=== SUPPLIED TEXT ===
On Mon, Mar 23, 2026 at 12:54:03PM -0400, Omar Elghoul wrote:
> On 3/23/26 11:52 AM, Michael S. Tsirkin wrote:
> > On Mon, Mar 23, 2026 at 11:01:31AM -0400, Omar Elghoul wrote:
> > > [...]
> > Well... I am not sure how I missed it. Obvious in hindsight:
> > 
> > static void receive_buf(struct virtnet_info *vi, struct receive_queue *rq,
> >                          void *buf, unsigned int len, void **ctx,
> >                          unsigned int *xdp_xmit,
> >                          struct virtnet_rq_stats *stats)
> > {
> >          struct net_device *dev = vi->dev;
> >          struct sk_buff *skb;
> >          u8 flags;
> >          if (unlikely(len < vi->hdr_len + ETH_HLEN)) {
> >                  pr_debug("%s: short packet %i\n", dev->name, len);
> >                  DEV_STATS_INC(dev, rx_length_errors);
> >                  virtnet_rq_free_buf(vi, rq, buf);
> >                  return;
> >          }
> >          /* About the flags below:
> >           * 1. Save the flags early, as the XDP program might overwrite them.
> >           * These flags ensure packets marked as VIRTIO_NET_HDR_F_DATA_VALID
> >           * stay valid after XDP processing.
> >           * 2. XDP doesn't work with partially checksummed packets (refer to
> >           * virtnet_xdp_set()), so packets marked as
> >           * VIRTIO_NET_HDR_F_NEEDS_CSUM get dropped during XDP processing.
===
*REQUIRED WORK*
a – List the names of all the parameters that receive_buf takes in the kernel mailing list excerpt.
b – Carry on the kernel mailing list excerpt from the point where it stops.
=== SUPPLIED MATERIAL ===
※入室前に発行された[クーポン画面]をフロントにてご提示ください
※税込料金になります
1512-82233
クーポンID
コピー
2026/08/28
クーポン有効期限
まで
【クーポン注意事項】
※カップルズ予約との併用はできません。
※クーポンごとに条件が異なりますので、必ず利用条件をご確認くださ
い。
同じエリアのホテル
===
*TASK ANSWERS*
a – vi, rq, buf, len, ctx, xdp_xmit, stats

b –
> >           */
> >          if (vi->mergeable_rx_bufs) {
> >                  flags = ((struct virtio_net_common_hdr *)buf)->hdr.flags;
> >                  skb = receive_mergeable(dev, vi, rq, buf, ctx, len, xdp_xmit,
> >                                          stats);
> >          } else if (vi->big_packets) {
> >                  void *p = page_address((struct page *)buf);
> >                  flags = ((struct virtio_net_common_hdr *)p)->hdr.flags;
> >                  skb = receive_big(dev, vi, rq, buf, len, stats);
> >          } else {
> >                  flags = ((struct virtio_net_common_hdr *)buf)->hdr.flags;
> >                  skb = receive_small(dev, vi, rq, buf, ctx, len, xdp_xmit, stats);
> >          }
> > 
> > 
> > So we are reading the header, before dma sync, which is within
> > receive_mergeable and friends:
> Thank you for your analysis and explanation.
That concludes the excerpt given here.